Latest update March 20th, 2025 5:10 AM
Apr 17, 2009 News
Whether it was the heavy rains or just poor construction, Betlyn Singh, of Station Road, Enmore, East Coast Demerara, is now without a suitable place to live, after the structure which she inhabited came crashing down yesterday morning.
Luckily, Singh, a 62-year-old pensioner, who lives alone, was not in the house when tragedy struck around 09:00 hours.
Neighbours said that they heard a crashing sound, and upon checking, saw that Singh’s two-bedroom house had fallen.
One of the neighbours who gave his name as Brammo, and who lives on the opposite side of the road, told Kaieteur News that he and some of his friends were taking a drink when they heard a loud sound.
“I thought it was a truck crash into de hole in de road. Then me next partner say, ‘oh me God, watch Betlyn house fall down’.”
Thinking that the elderly woman was in the house, Brammo said he and his friends attempted to go inside, but backed off when they observed that the electrical wire that took current to the house was sparking and was still attached, and part of it was lying on the wet grass.
They immediately contacted the police and the Guyana Power and Light (GPL), but the response was frustratingly slow.
Meanwhile, neighbours who had contacted Singh’s daughter began a frantic search for the elderly woman, since no one saw her leaving the house.
But Singh told this newspaper that she had left home at around 06:30 hours to visit another relative in the village.
She said that she later learnt that her house had collapsed.
“Me neighbour call me and tell me, me house fall down. Dem think me been inside,” she stated.
Several neighbours had to console the elderly woman who was so shaken that she could hardly utter her responses to several questions from the media.
She said that she has been living at the house for more than 50 years.
Residents lamented the slow response of the GPL. They claimed that had the woman been trapped in the house, no one would have been able to save her since they were all afraid of being electrocuted.
Geeta Singh, the woman’s daughter, said that she was in Georgetown when she heard that her mother’s house had collapsed.
She said that when she arrived, no one knew if her mother was still in the house or under the building.

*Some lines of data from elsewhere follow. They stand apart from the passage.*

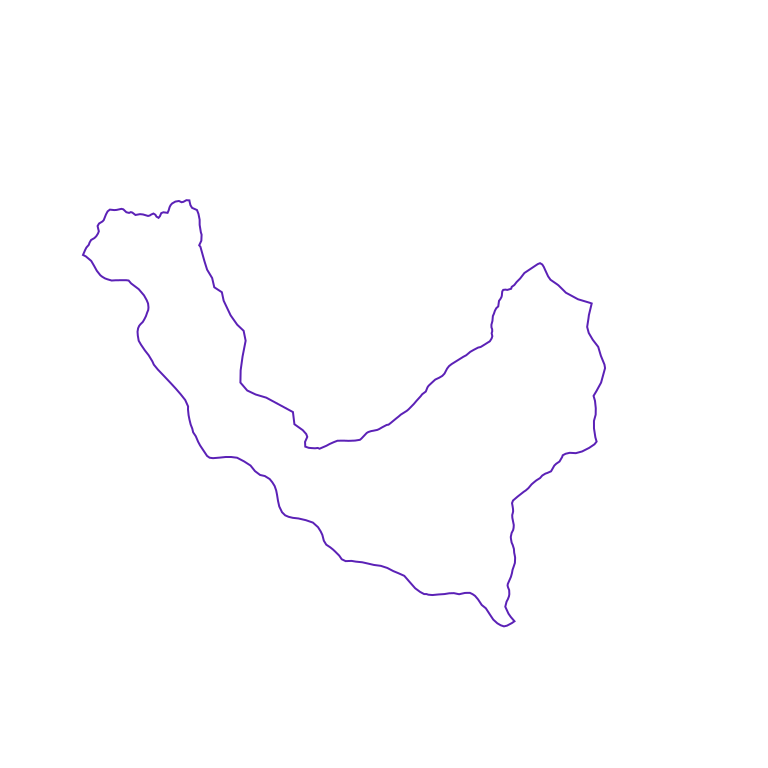 Guma, Punakha, Bhutan (Albers equal-area conic projection), rotated 156°
{"feature_id": "84629894B46754889891029", "entity_name": "Guma", "entity_type": "district", "adm_level": 2, "iso_a3": "BTN", "parent_name": "Bhutan", "parent_adm1": "Punakha", "projection": "albers", "projection_center": [89.837, 27.577], "detail": "fine", "context": "isolated", "style": "outline", "palette": "violet", "viewbox_px": 768, "rotation_deg": 156, "n_neighbors": 0, "source": "geoboundaries", "source_scale": "gbopen_adm2", "svg_char_len": 4846}
<svg xmlns="http://www.w3.org/2000/svg" viewBox="0 0 768 768"><g transform="rotate(156 384 384)"><path d="M606.5,624.3L604.5,621.9L601.4,615.5L600.8,610.0L600.3,604.2L598.9,598.7L597.8,596.6L595.9,593.9L593.9,592.0L590.7,589.3L587.2,588.0L583.7,586.5L577.5,583.8L575.2,582.4L574.1,578.7L569.5,570.4L567.2,562.6L566.7,557.2L566.8,553.5L568.0,549.8L569.3,547.5L571.2,545.7L573.9,542.8L576.6,540.6L579.1,538.8L582.3,537.6L584.0,536.7L586.0,534.9L587.9,532.0L589.2,528.4L590.5,523.3L590.0,518.7L588.8,512.0L587.3,506.0L586.4,498.9L586.4,495.3L584.7,489.1L581.9,481.3L578.5,471.6L576.1,464.5L573.9,457.2L572.1,450.2L572.1,443.2L573.4,440.5L575.2,435.0L576.2,430.6L577.1,425.6L577.3,421.2L578.0,417.5L577.2,412.8L577.3,406.9L577.0,402.7L576.0,396.8L574.9,390.3L573.3,387.6L570.4,385.8L564.1,383.6L558.0,381.6L553.2,379.4L548.2,376.4L543.3,370.2L539.1,363.8L537.3,356.9L534.2,351.3L530.3,348.4L527.1,343.7L526.0,339.6L525.4,335.3L525.8,330.6L526.7,326.6L528.4,320.2L529.5,314.7L529.3,308.3L527.7,304.2L525.1,301.4L521.7,298.8L516.9,296.0L510.8,291.4L505.3,286.3L502.5,280.0L501.8,275.1L501.7,271.2L502.7,265.3L502.1,260.7L499.5,256.6L497.9,253.5L496.8,250.9L494.7,245.4L493.9,241.1L491.1,237.8L485.6,235.6L482.0,233.2L476.4,230.0L471.7,226.5L466.8,222.8L460.9,219.2L455.8,214.6L451.6,209.3L447.8,205.3L443.5,200.5L441.1,192.7L438.6,184.7L435.6,179.4L432.8,175.8L430.6,174.8L429.2,173.5L425.6,171.5L419.9,169.6L414.2,167.5L409.6,166.3L405.2,164.5L400.9,161.4L395.0,160.2L390.5,158.3L388.5,155.9L387.0,153.4L385.7,149.0L384.6,142.4L382.2,137.7L380.9,129.6L380.0,124.3L377.8,119.3L375.5,116.1L373.0,113.8L369.9,113.2L364.3,113.6L361.3,114.2L362.9,119.5L363.7,123.6L363.8,131.2L360.5,135.4L358.4,137.0L356.2,139.2L355.0,141.0L353.5,144.8L353.4,147.8L353.1,149.6L352.2,151.0L346.5,156.2L344.1,159.1L342.1,162.0L340.2,164.0L337.2,167.3L334.9,171.9L334.4,173.7L333.7,176.9L332.4,180.5L331.9,184.6L331.9,187.2L331.0,190.9L330.4,192.7L328.0,196.0L325.4,198.1L324.1,199.9L322.8,202.4L321.2,209.5L320.2,212.1L318.8,213.8L317.8,215.2L317.0,217.3L316.2,220.2L315.5,223.1L313.5,225.1L307.7,226.8L300.2,228.7L297.8,229.1L294.5,230.1L290.0,232.3L287.0,233.2L284.0,234.0L279.7,234.6L276.7,236.0L273.0,236.5L271.0,236.3L266.9,236.3L264.3,238.2L261.6,240.2L259.1,241.1L257.4,241.4L255.2,241.8L251.0,244.8L249.7,246.2L246.4,246.4L242.3,245.6L236.9,242.8L230.5,241.8L222.6,242.2L216.3,243.3L213.2,244.9L212.6,249.3L210.2,258.1L207.2,264.9L203.1,269.9L200.4,275.7L198.1,282.8L197.4,287.9L192.7,291.2L185.1,297.0L175.6,308.6L174.7,312.1L174.4,321.6L173.2,330.8L175.3,339.5L176.2,347.4L175.2,353.5L170.5,360.8L168.8,363.6L161.5,373.1L163.1,374.6L172.3,382.5L178.9,391.1L180.7,393.4L181.8,396.3L184.5,403.2L185.4,404.8L189.5,411.5L190.3,415.6L190.4,422.5L190.4,425.9L190.8,428.8L192.3,430.9L194.8,431.0L210.6,428.3L216.7,425.0L221.4,423.2L224.7,421.4L227.8,420.8L229.1,419.3L233.1,419.8L234.6,420.8L236.8,421.5L238.3,420.5L239.3,418.8L240.4,416.8L241.4,415.6L243.3,414.2L245.1,413.2L248.1,408.4L250.6,407.6L252.9,405.8L255.0,403.5L256.9,401.8L259.3,397.5L261.8,394.4L262.8,392.0L262.9,390.1L263.7,388.1L265.0,386.6L265.6,383.6L267.2,381.8L269.9,380.0L278.3,378.8L280.7,378.5L283.2,379.0L288.1,378.7L292.1,378.3L297.3,376.8L300.5,376.6L303.3,376.2L314.1,374.7L317.3,373.9L320.1,372.4L321.6,371.2L324.5,368.9L327.4,367.7L330.9,367.3L335.4,367.2L337.5,366.5L343.9,364.3L345.6,363.3L348.9,360.1L353.3,359.1L355.5,357.9L361.4,355.3L364.9,353.6L372.0,350.8L374.1,350.2L381.1,349.2L383.0,348.6L384.8,348.1L386.4,347.7L393.6,345.7L396.4,345.0L398.2,345.5L403.1,345.2L406.8,344.8L408.8,344.8L412.5,345.6L414.9,346.2L417.8,346.5L419.7,346.3L426.9,343.3L428.7,342.8L433.5,344.1L439.3,346.4L444.2,348.8L449.6,351.1L453.7,351.3L458.1,351.3L461.7,351.0L469.2,351.1L470.5,352.5L473.1,353.3L476.2,354.9L478.7,356.3L481.4,358.8L479.7,363.2L475.6,366.9L475.4,369.9L477.0,374.9L482.2,383.7L478.6,395.4L497.1,419.4L505.5,426.6L511.6,433.7L514.6,443.7L509.4,454.8L502.0,466.7L492.8,479.8L490.6,489.7L494.0,497.9L496.2,509.1L496.6,525.3L494.8,533.8L499.7,541.4L497.9,550.7L499.1,560.4L498.1,569.1L495.9,584.0L496.4,585.9L492.6,589.2L489.9,594.6L489.6,597.1L487.7,604.3L485.6,609.1L484.3,614.9L484.1,619.0L487.7,623.0L488.1,626.1L487.5,629.3L487.1,630.9L489.8,632.3L493.2,632.0L495.0,632.4L496.9,634.6L500.4,635.5L504.2,635.1L506.3,634.1L508.0,632.7L510.1,630.2L512.1,628.4L515.7,630.6L518.0,630.7L520.5,628.4L522.4,627.5L523.8,629.5L524.0,631.6L525.3,633.5L527.8,633.5L529.5,633.2L531.2,633.5L535.2,636.9L537.8,638.4L542.3,639.5L544.2,643.0L545.4,644.0L547.3,644.0L549.5,645.7L551.1,649.6L552.6,650.8L557.5,651.8L559.7,652.6L563.5,654.8L566.3,654.1L569.0,652.0L573.4,647.7L575.1,647.0L579.1,646.5L581.4,644.8L582.0,641.8L582.4,639.5L584.1,637.8L586.8,636.0L589.2,635.1L593.0,634.7L595.4,633.0L597.1,631.2L600.4,629.7L602.5,628.0L606.5,624.3Z" fill="none" stroke="#5b21b6" stroke-width="2"/></g></svg>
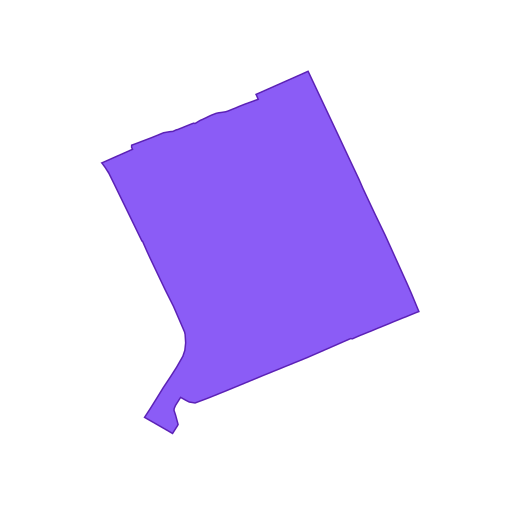 6 October-1, Al Jizah, Egypt, rotated 103°
{"feature_id": "37247803B48784531357995", "entity_name": "6 October-1", "entity_type": "district", "adm_level": 2, "iso_a3": "EGY", "parent_name": "Egypt", "parent_adm1": "Al Jizah", "projection": "natural_earth1", "projection_center": [30.968, 29.986], "detail": "fine", "context": "isolated", "style": "filled", "palette": "violet", "viewbox_px": 512, "rotation_deg": 103, "n_neighbors": 0, "source": "geoboundaries", "source_scale": "gbopen_adm2", "svg_char_len": 1756}
<svg xmlns="http://www.w3.org/2000/svg" viewBox="0 0 512 512"><g transform="rotate(103 256 256)"><path d="M315.2,145.3L315.0,143.4L313.3,141.2L311.8,139.2L309.1,135.5L309.0,135.2L308.8,135.0L305.3,130.0L304.1,128.3L304.0,128.1L303.9,127.9L301.5,124.6L299.9,122.4L298.6,120.6L297.4,118.8L296.1,117.0L292.1,111.3L289.1,107.2L284.2,100.2L283.9,99.8L283.6,99.4L282.4,97.6L281.7,96.5L278.4,91.9L275.0,87.1L273.5,84.8L257.8,96.0L249.2,102.4L206.6,134.9L188.8,149.2L177.5,158.1L165.9,167.2L158.3,172.8L138.0,188.8L121.9,201.4L64.3,246.8L98.5,292.3L98.6,292.2L102.8,289.1L110.6,301.1L112.4,303.7L114.2,306.3L116.3,309.1L118.3,312.0L120.0,314.4L120.9,315.7L122.3,318.0L123.7,321.5L124.9,324.7L126.0,327.0L127.1,328.6L128.5,330.7L129.7,332.3L131.3,334.3L132.4,335.6L133.8,337.4L135.0,338.9L136.2,340.6L137.6,342.1L139.2,343.7L140.6,345.2L140.6,346.6L141.6,348.2L144.1,351.8L146.2,354.8L147.8,357.0L149.0,358.8L150.3,360.6L150.5,361.0L151.1,362.2L153.3,365.0L154.1,367.6L156.7,373.8L164.0,384.1L168.1,390.2L170.1,393.2L172.4,396.6L176.0,402.1L178.0,401.7L179.8,400.3L200.0,427.2L200.2,426.9L200.5,426.5L203.9,422.6L207.8,418.7L207.7,418.6L218.1,410.1L226.9,403.0L241.1,391.5L267.1,370.5L267.1,370.2L267.1,369.9L275.7,363.5L281.9,358.7L299.9,344.4L309.7,336.6L323.7,325.0L343.1,310.7L344.9,309.4L346.1,308.5L348.4,307.4L356.5,305.0L363.9,304.1L368.9,304.6L370.1,304.7L382.1,308.3L392.5,312.0L405.0,316.7L416.3,320.5L428.2,324.6L438.3,328.3L440.1,322.3L444.3,308.4L447.7,297.4L439.2,294.4L437.7,294.0L429.1,298.6L424.8,301.2L422.9,301.4L419.6,300.8L411.9,298.1L410.7,297.6L412.4,291.8L413.3,288.2L412.9,282.3L406.8,273.1L406.7,273.0L406.6,272.8L404.3,269.4L390.3,249.5L371.1,222.6L343.1,182.8L315.2,145.3Z" fill="#8b5cf6" stroke="#5b21b6" stroke-width="1.5"/></g></svg>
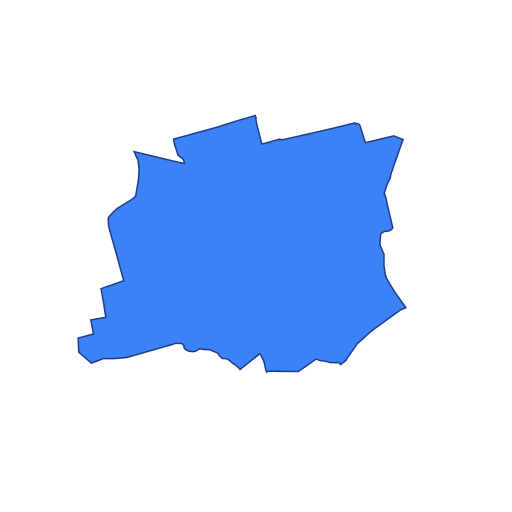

“Nobody couldn’t enter the house because dem afraid of de wire. However dey tek a chance and go around de wire and when we check, we say thank God she wasn’t inside,” Geeta Singh said.
This newspaper was at the scene for more than an hour and technicians from the GPL had not arrived when the media departed.
Kaieteur News understands that neighbours are making efforts to assist the pensioner to at least erect a structure from what could be salvaged from the building so that she can have a place to rest her head.